▶ **TASK**
Return exactly the span of lines in the following data that opens with the line containing "Washington, D.C., community." and closes with the line containing "questions and supply". Include nothing else.

▶ **WORKING DATA**

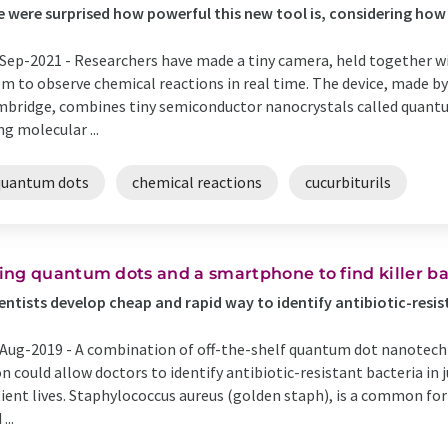
 were surprised how powerful this new tool is, considering how 
Sep-2021 -
Researchers have made a tiny camera, held together wi
m to observe chemical reactions in real time. The device, made by
bridge, combines tiny semiconductor nanocrystals called quantu
ng molecular ...
quantum dots
chemical reactions
cucurbiturils
ing quantum dots and a smartphone to find killer ba
entists develop cheap and rapid way to identify antibiotic-resi
Aug-2019 -
A combination of off-the-shelf quantum dot nanotec
n could allow doctors to identify antibiotic-resistant bacteria in 
ient lives. Staphylococcus aureus (golden staph), is a common fo
...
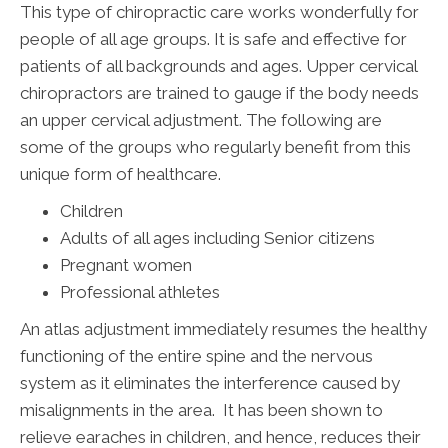
This type of chiropractic care works wonderfully for
people of all age groups. It is safe and effective for
patients of all backgrounds and ages. Upper cervical
chiropractors are trained to gauge if the body needs
an upper cervical adjustment. The following are
some of the groups who regularly benefit from this
unique form of healthcare.
Children
Adults of all ages including Senior citizens
Pregnant women
Professional athletes
An atlas adjustment immediately resumes the healthy
functioning of the entire spine and the nervous
system as it eliminates the interference caused by
misalignments in the area. It has been shown to
relieve earaches in children, and hence, reduces their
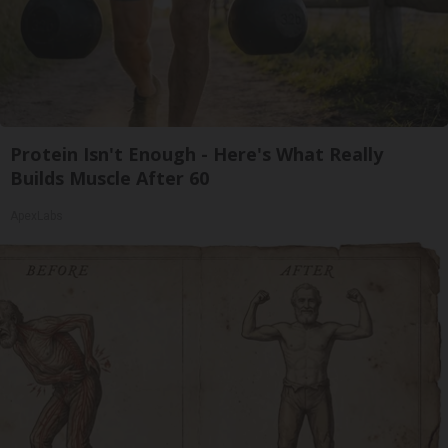
Protein Isn't Enough - Here's What Really
Builds Muscle After 60
ApexLabs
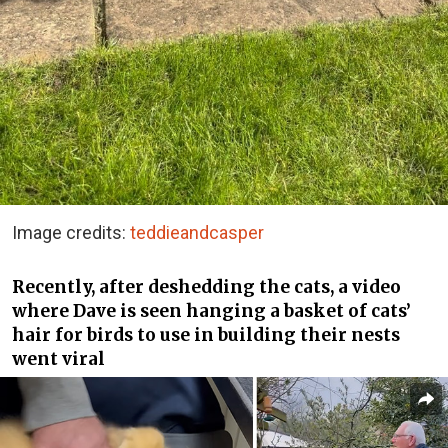
Image credits:
teddieandcasper
Recently, after deshedding the cats, a video
where Dave is seen hanging a basket of cats’
hair for birds to use in building their nests
went viral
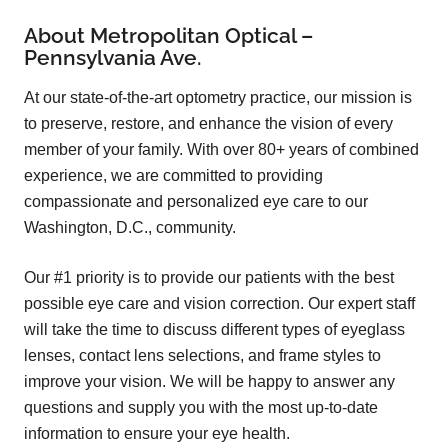
About Metropolitan Optical –
Pennsylvania Ave.
At our state-of-the-art optometry practice, our mission is
to preserve, restore, and enhance the vision of every
member of your family. With over 80+ years of combined
experience, we are committed to providing
compassionate and personalized eye care to our
Washington, D.C., community.
Our #1 priority is to provide our patients with the best
possible eye care and vision correction. Our expert staff
will take the time to discuss different types of eyeglass
lenses, contact lens selections, and frame styles to
improve your vision. We will be happy to answer any
questions and supply you with the most up-to-date
information to ensure your eye health.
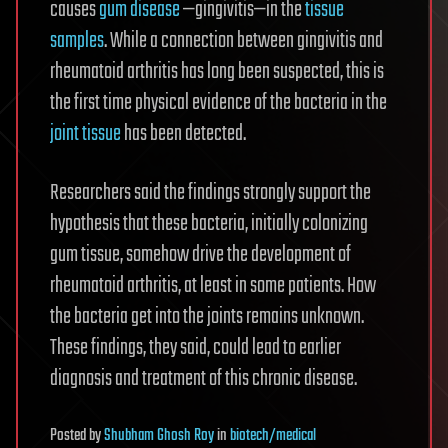
causes
gum disease
—gingivitis—in the
tissue
samples
. While a connection between gingivitis and
rheumatoid arthritis has long been suspected, this is
the first time physical evidence of the bacteria in the
joint tissue
has been detected.
Researchers said the findings strongly support the
hypothesis that these bacteria, initially colonizing
gum tissue, somehow drive the development of
rheumatoid arthritis, at least in some patients. How
the bacteria get into the joints remains unknown.
These findings, they said, could lead to earlier
diagnosis and treatment of this chronic disease.
Posted
by
Shubham Ghosh Roy
in
biotech/medical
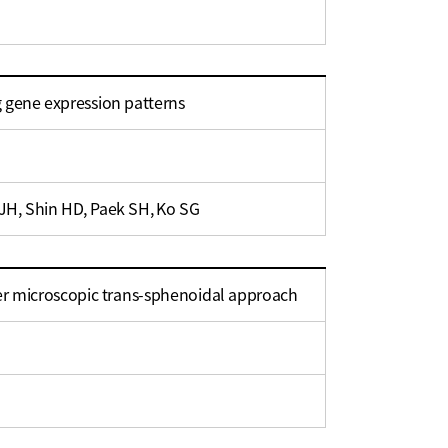
ng gene expression patterns
JH, Shin HD, Paek SH, Ko SG
ter microscopic trans-sphenoidal approach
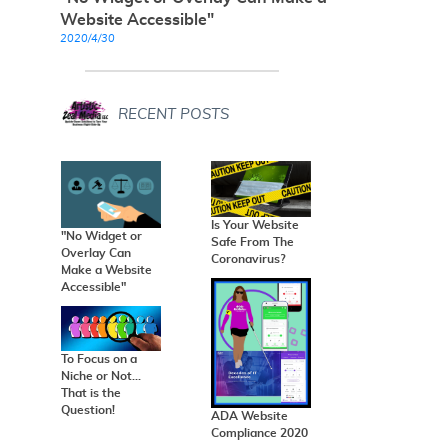
Website Accessible"
2020/4/30
RECENT POSTS
Is Your Website
"No Widget or
Safe From The
Overlay Can
Coronavirus?
Make a Website
Accessible"
To Focus on a
Niche or Not...
That is the
Question!
ADA Website
Compliance 2020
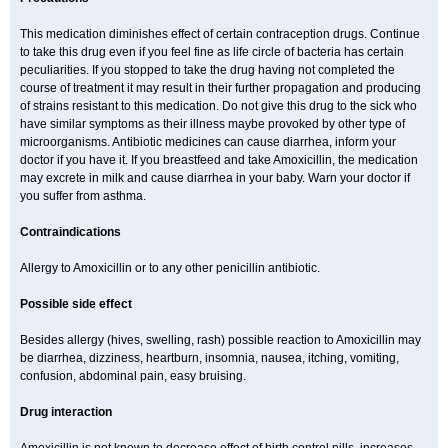
This medication diminishes effect of certain contraception drugs. Continue
to take this drug even if you feel fine as life circle of bacteria has certain
peculiarities. If you stopped to take the drug having not completed the
course of treatment it may result in their further propagation and producing
of strains resistant to this medication. Do not give this drug to the sick who
have similar symptoms as their illness maybe provoked by other type of
microorganisms. Antibiotic medicines can cause diarrhea, inform your
doctor if you have it. If you breastfeed and take Amoxicillin, the medication
may excrete in milk and cause diarrhea in your baby. Warn your doctor if
you suffer from asthma.
Contraindications
Allergy to Amoxicillin or to any other penicillin antibiotic.
Possible side effect
Besides allergy (hives, swelling, rash) possible reaction to Amoxicillin may
be diarrhea, dizziness, heartburn, insomnia, nausea, itching, vomiting,
confusion, abdominal pain, easy bruising.
Drug interaction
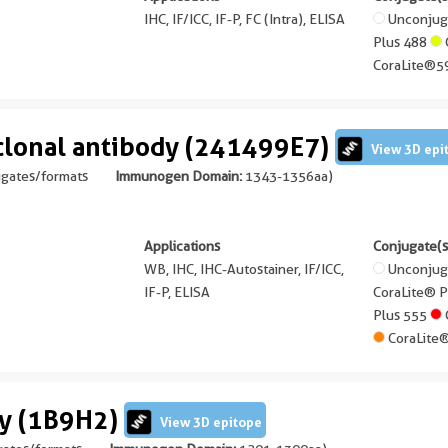
IHC, IF/ICC, IF-P, FC (Intra), ELISA
Unconju
Plus 488
CoraLite®5
lonal antibody (241499E7)
View 3D epi
ugates/formats
Immunogen Domain:
1343-1356aa
)
Applications
Conjugate(s
WB, IHC, IHC-Autostainer, IF/ICC,
Unconju
IF-P, ELISA
CoraLite® 
Plus 555
CoraLite
dy (1B9H2)
View 3D epitope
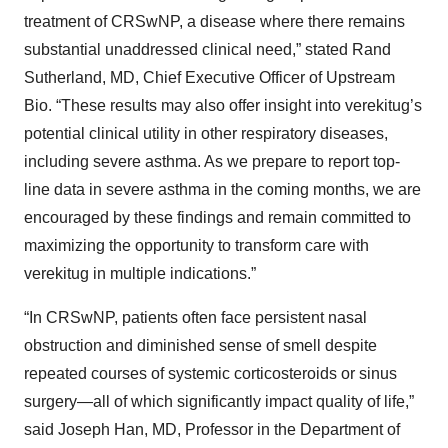
treatment of CRSwNP, a disease where there remains
substantial unaddressed clinical need,” stated Rand
Sutherland, MD, Chief Executive Officer of Upstream
Bio. “These results may also offer insight into verekitug’s
potential clinical utility in other respiratory diseases,
including severe asthma. As we prepare to report top-
line data in severe asthma in the coming months, we are
encouraged by these findings and remain committed to
maximizing the opportunity to transform care with
verekitug in multiple indications.”
“In CRSwNP, patients often face persistent nasal
obstruction and diminished sense of smell despite
repeated courses of systemic corticosteroids or sinus
surgery—all of which significantly impact quality of life,”
said Joseph Han, MD, Professor in the Department of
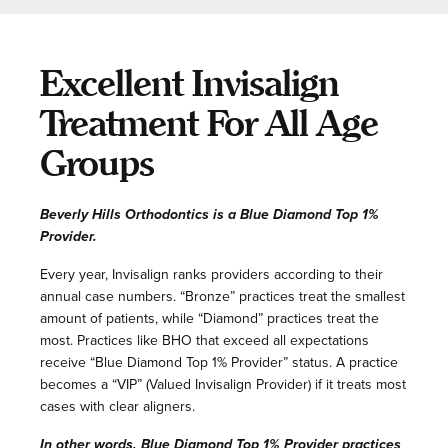
Excellent Invisalign
Treatment For All Age
Groups
Beverly Hills Orthodontics is a Blue Diamond Top 1%
Provider.
Every year, Invisalign ranks providers according to their
annual case numbers. “Bronze” practices treat the smallest
amount of patients, while “Diamond” practices treat the
most. Practices like BHO that exceed all expectations
receive “Blue Diamond Top 1% Provider” status. A practice
becomes a “VIP” (Valued Invisalign Provider) if it treats most
cases with clear aligners.
In other words, Blue Diamond Top 1% Provider practices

▶ **COMPLETED EXERCISE**
Washington, D.C., community.
Our #1 priority is to provide our patients with the best
possible eye care and vision correction. Our expert staff
will take the time to discuss different types of eyeglass
lenses, contact lens selections, and frame styles to
improve your vision. We will be happy to answer any
questions and supply you with the most up-to-date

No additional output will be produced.